▸ **How to complete this task**
Records follow. Select each line holding "Minimum".
** Data follows **
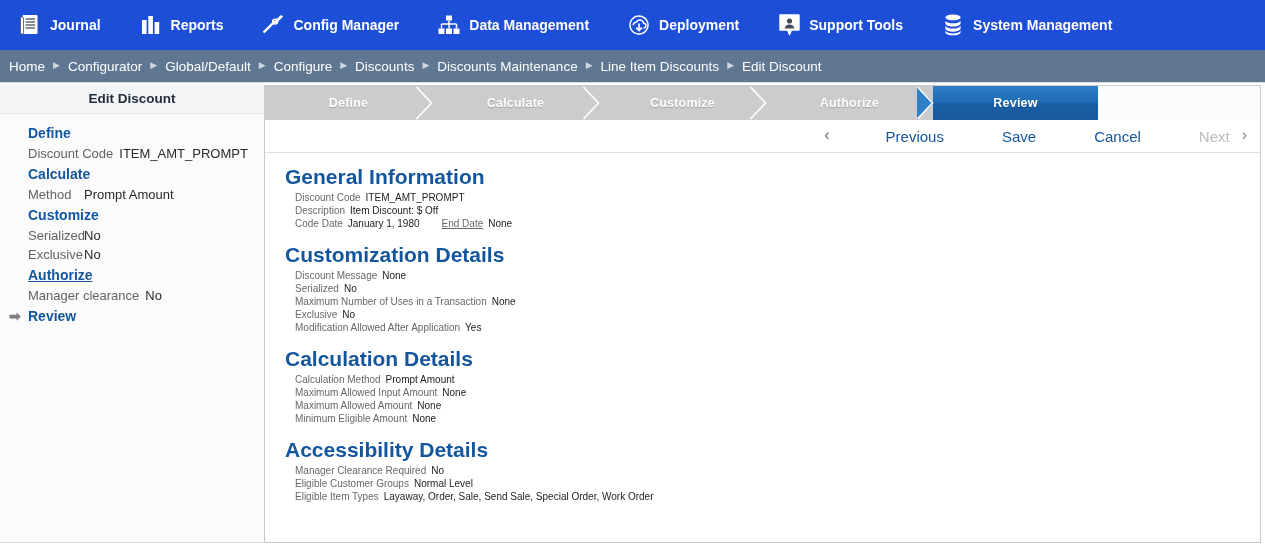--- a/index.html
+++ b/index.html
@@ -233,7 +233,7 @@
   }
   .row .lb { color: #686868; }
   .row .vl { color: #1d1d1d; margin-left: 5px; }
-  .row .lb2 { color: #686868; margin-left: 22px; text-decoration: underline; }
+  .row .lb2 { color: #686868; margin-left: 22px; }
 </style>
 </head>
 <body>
** End of Data **
** Data follows **
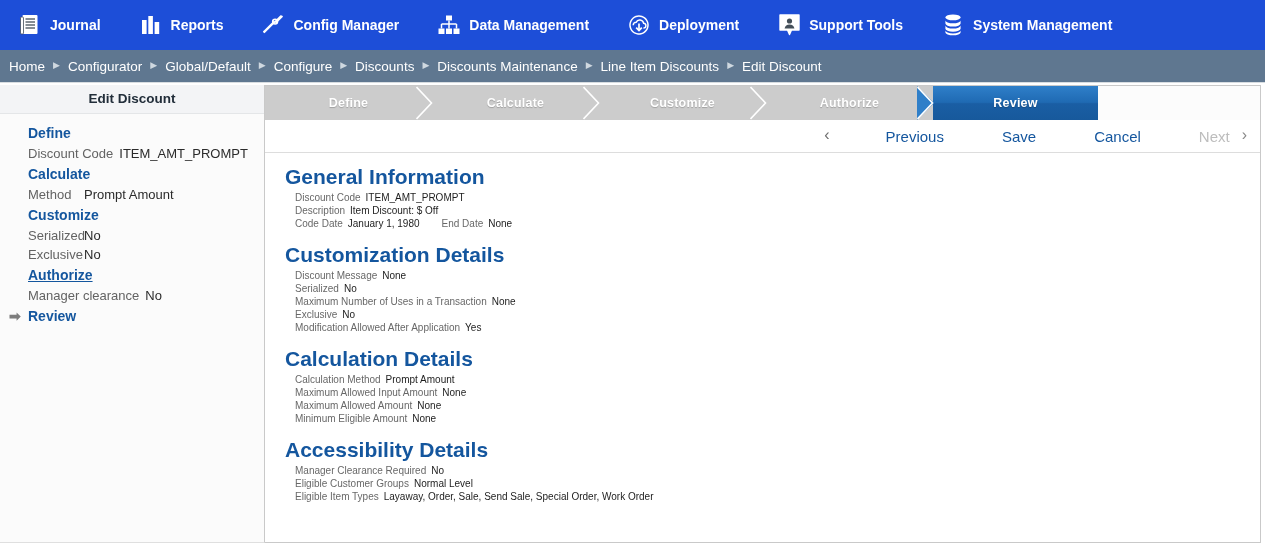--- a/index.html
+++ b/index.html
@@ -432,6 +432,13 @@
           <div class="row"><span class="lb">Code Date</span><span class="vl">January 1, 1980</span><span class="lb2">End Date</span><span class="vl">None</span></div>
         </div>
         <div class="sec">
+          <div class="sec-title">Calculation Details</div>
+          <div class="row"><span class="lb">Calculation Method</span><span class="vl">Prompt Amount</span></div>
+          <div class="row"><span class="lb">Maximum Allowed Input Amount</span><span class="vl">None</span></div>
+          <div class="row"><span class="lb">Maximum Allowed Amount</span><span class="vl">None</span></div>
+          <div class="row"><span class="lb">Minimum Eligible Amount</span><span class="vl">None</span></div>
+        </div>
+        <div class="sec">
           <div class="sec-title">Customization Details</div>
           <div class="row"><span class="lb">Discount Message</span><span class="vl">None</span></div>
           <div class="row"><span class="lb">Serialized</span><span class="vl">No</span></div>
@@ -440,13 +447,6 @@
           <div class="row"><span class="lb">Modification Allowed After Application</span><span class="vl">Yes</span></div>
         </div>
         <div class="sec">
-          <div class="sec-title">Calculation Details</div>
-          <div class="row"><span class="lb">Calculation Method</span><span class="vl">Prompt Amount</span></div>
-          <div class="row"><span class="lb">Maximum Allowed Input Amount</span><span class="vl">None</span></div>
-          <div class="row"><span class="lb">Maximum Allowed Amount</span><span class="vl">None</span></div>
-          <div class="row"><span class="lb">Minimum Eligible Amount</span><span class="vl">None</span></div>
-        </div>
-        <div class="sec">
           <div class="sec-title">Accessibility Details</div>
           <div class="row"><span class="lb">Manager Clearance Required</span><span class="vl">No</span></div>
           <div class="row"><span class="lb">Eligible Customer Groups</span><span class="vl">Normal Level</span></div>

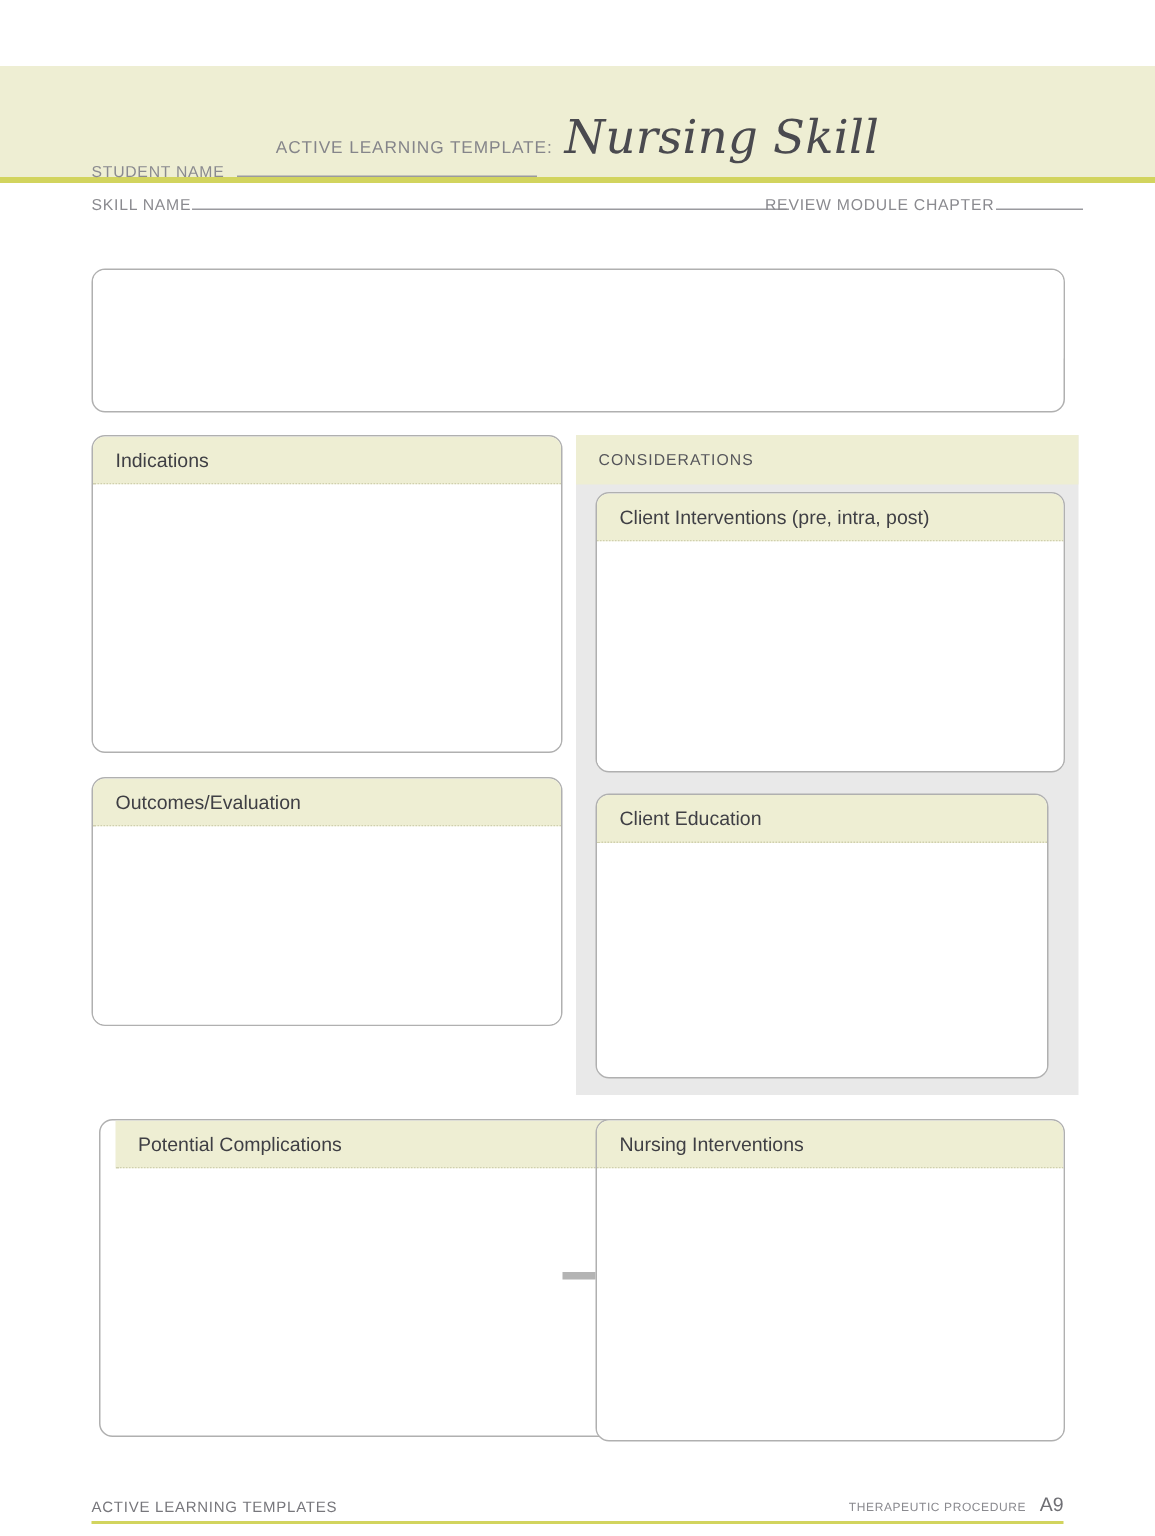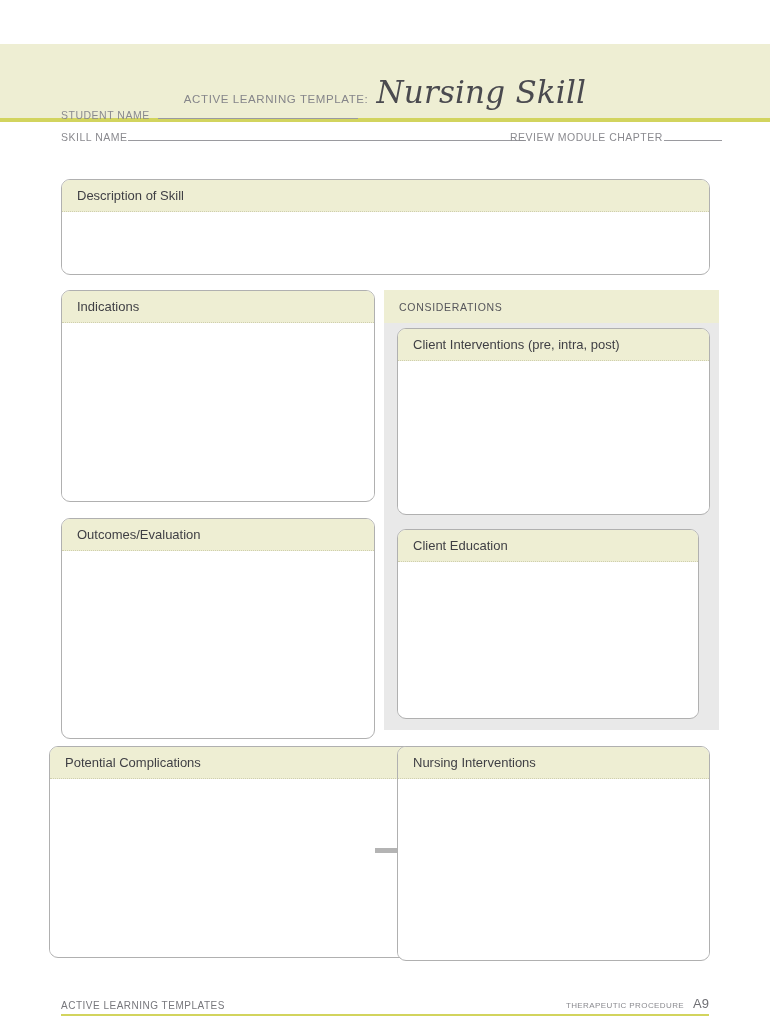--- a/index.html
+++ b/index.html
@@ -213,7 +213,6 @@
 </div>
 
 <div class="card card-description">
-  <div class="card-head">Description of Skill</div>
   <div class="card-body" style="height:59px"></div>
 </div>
** End of Data **
** Data follows **
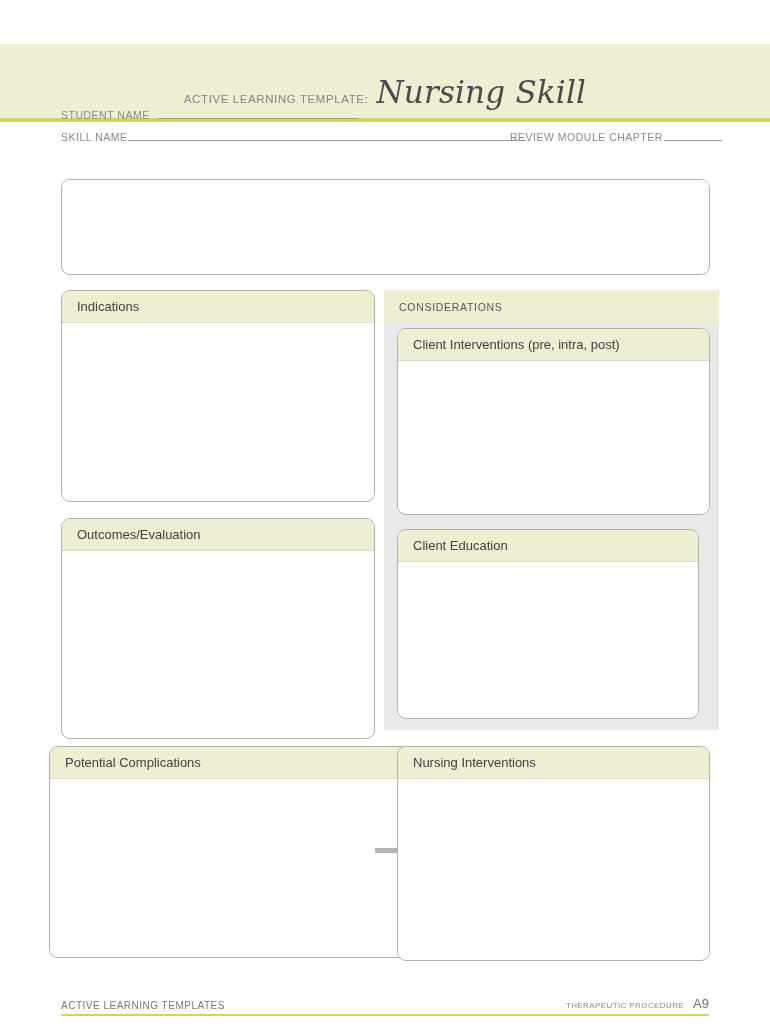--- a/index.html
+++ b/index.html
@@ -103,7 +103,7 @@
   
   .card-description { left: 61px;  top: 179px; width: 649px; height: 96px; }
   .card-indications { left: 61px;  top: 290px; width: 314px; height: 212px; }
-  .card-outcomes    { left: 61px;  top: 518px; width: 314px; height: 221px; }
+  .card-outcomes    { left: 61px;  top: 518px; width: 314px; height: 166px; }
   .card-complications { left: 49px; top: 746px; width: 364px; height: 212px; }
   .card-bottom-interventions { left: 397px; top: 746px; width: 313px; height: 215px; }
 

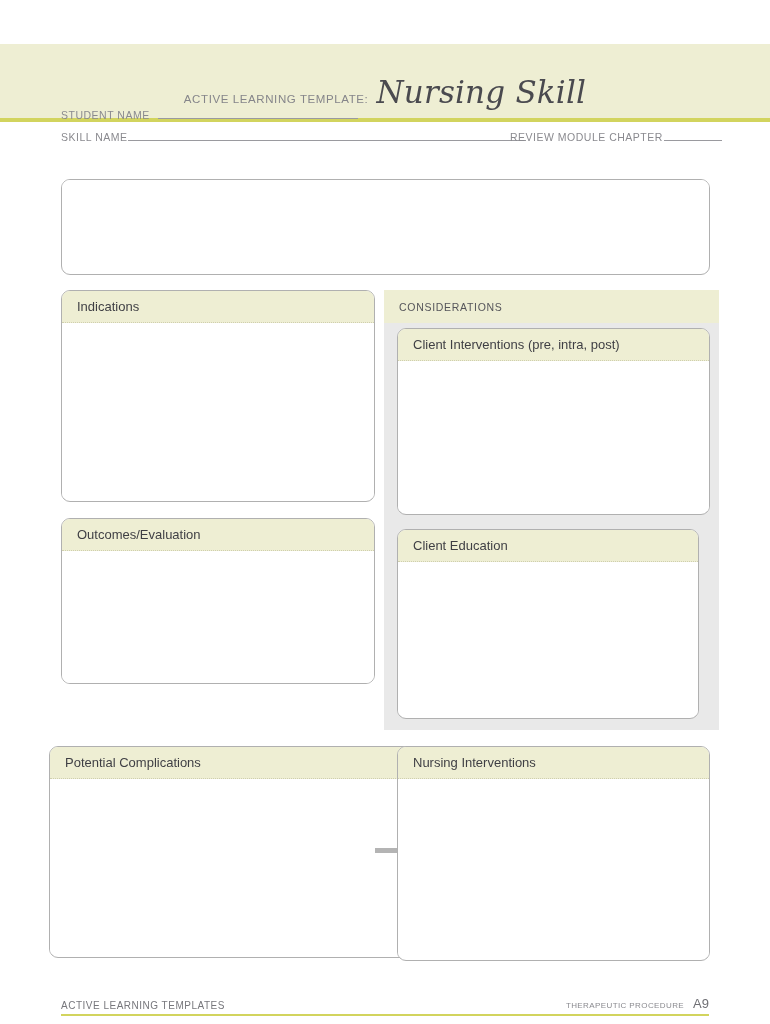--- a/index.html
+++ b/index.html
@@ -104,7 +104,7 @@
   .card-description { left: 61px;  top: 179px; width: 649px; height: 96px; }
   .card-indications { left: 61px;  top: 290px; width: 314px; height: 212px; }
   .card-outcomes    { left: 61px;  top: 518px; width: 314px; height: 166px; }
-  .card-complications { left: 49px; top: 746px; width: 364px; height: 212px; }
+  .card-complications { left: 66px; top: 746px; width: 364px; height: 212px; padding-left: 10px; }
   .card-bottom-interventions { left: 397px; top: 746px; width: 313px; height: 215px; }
** End of Data **
▸ **Output for this task**
+          <div class="row"><span class="lb">Minimum Eligible Amount</span><span class="vl">None</span></div>
-          <div class="row"><span class="lb">Minimum Eligible Amount</span><span class="vl">None</span></div>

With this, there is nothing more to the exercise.